I grabbed the handle with my only remaining hand. I turned it with every ounce of my resolve. The door swung wide. I collapsed into the pitch-black darkness, leaving behind the "Ladder of Shame" to collapse like a house of cards, and leaving my left hand there—an eternal witness to the price I paid.
[The Insight of the Monster]
My face hit a cold, hard, comfortable floor. Darkness... what a magnificent, soothing darkness! No heat to melt the skin, no salt to gnaw the wounds. I rolled onto my back, gasping like a fish returned to water. My severed left wrist was boiling, seething with white steam. I felt the bone growing like a seed, the flesh weaving itself like a spider's silk to build a new hand.
"It's over..." I closed my eyes, wanting to sleep for a century.
But the silence did not last. Suddenly, my head exploded from within. I felt as if a giant hand had driven its thumbs into my eye sockets and squeezed my brain with all its might.
"GGGGHHAA!" I arched off the floor, clawing at my eyes from the sheer heat radiating behind them. They were melting, changing, being reshaped like molten glass boiling in a crucible. I felt the optic nerves tearing and reconnecting to pathways that didn't exist before—pathways carved by Sin.
A message appeared in the darkness of my consciousness, but it wasn't blue... it was a deep, bloody red.
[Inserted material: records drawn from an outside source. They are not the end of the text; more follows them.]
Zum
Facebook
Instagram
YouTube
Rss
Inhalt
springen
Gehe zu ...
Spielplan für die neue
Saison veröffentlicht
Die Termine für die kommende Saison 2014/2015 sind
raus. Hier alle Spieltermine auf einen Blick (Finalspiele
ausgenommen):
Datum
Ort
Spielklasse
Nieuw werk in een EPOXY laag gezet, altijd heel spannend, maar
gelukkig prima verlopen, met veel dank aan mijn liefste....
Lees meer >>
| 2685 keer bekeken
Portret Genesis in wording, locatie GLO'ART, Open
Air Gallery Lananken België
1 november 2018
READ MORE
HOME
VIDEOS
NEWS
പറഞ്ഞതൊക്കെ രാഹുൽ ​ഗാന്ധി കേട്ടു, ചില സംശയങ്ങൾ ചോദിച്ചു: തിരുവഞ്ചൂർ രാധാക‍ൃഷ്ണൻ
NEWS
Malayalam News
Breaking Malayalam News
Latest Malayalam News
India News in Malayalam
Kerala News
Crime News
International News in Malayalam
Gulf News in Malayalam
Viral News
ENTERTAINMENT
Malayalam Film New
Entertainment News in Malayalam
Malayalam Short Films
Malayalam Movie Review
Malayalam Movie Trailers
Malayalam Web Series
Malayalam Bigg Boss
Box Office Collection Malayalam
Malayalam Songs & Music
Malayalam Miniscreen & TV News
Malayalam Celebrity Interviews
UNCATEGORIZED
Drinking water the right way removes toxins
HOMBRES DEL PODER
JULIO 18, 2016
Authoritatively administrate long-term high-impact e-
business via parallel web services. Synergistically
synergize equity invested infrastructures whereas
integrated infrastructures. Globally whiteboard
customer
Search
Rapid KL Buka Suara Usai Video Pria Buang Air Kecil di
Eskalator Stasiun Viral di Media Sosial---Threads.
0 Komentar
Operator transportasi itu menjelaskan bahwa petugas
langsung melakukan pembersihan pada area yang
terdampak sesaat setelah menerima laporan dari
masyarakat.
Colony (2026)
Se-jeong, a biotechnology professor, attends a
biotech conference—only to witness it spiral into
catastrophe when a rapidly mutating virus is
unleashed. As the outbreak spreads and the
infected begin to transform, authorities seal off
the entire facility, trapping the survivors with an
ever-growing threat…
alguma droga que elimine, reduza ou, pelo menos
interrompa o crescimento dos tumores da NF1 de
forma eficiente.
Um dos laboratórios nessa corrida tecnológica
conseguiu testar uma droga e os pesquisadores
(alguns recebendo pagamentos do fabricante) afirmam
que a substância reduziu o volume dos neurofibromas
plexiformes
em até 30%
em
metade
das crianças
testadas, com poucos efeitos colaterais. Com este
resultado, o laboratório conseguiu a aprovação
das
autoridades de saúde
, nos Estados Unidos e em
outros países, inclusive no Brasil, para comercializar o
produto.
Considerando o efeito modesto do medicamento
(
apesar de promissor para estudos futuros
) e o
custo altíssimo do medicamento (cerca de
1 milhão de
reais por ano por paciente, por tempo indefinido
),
CONGRATULATIONS. YOU HAVE TRANSCENDED THE LIMITS OF "HUMAN DIGNITY" AND BREACHED THE WALLS OF "ABSOLUTE SURVIVAL." YOU ATE OF YOUR OWN FLESH TO BUILD YOUR PATH. NOW, THE SYSTEM GRANTS YOU INSIGHT BEFITTING A MONSTER OF YOUR OWN MAKING.
[EPIC REWARD UNLOCKED:] EYE OF SIN – LEVEL 1 (ABSOLUTE RED)
The pain vanished instantly, replaced by a biting cold that settled in my pupils. I opened my eyes slowly.
I gasped. The darkness was no longer dark; it had vanished from my vocabulary. I did not see "things" anymore; I saw their glowing "essence." I saw dust particles swimming in the air like tiny red sparks. I looked at my new hand; I didn't see skin—I saw what was beneath the skin.
I saw the arteries pulsing with a bright crimson light, the flow of blood like rivers of liquid fire, the contraction of muscles and the nerve fibers transmitting electrical impulses. The world around me had transformed into a complex, moving grid of red and black lines.
I crawled toward a reflective metallic surface on a nearby wall. I needed to see what I had become. I looked at my face... it was the face of someone who had returned from the grave. Pale, gaunt, stained with dried blood.
But the eyes... they were not mine.
The features of a human eye had vanished completely. No sclera, no iris, no pupil. What I saw in the reflection were two "embers" burning with an absolute, deep-red glow. Eyes drowned entirely in a bottomless sea of radiant blood.
Yet, deep within this terrifying, liquid redness, I noticed something else that sent a cold shiver through my exhausted body. There was a "Script." Two strange lines, as dark as ancient ink, floating inside the eyeball itself, just behind the red glow. They crossed in an anomalous, sharp geometric fashion, as if trying to form an ancient "Word" or "Symbol"—a language I had never seen, one my human brain could not decode. But it throbbed with a mysterious, heavy power, as if it were the signature of the Entity that had granted me this strength.
I blinked my new, blood-soaked eyes, and the black symbol flickered within them. I let the world slow down in my vision and felt the power flooding my veins like a deluge. I smiled, revealing teeth stained with the red of my own remains.
"I see you..." I whispered to the darkness, to the doors yet to come, and to the fates waiting behind the walls. My red eyes widened to consume everything. "I see all of you... from the inside. And I know exactly where your weaknesses lie."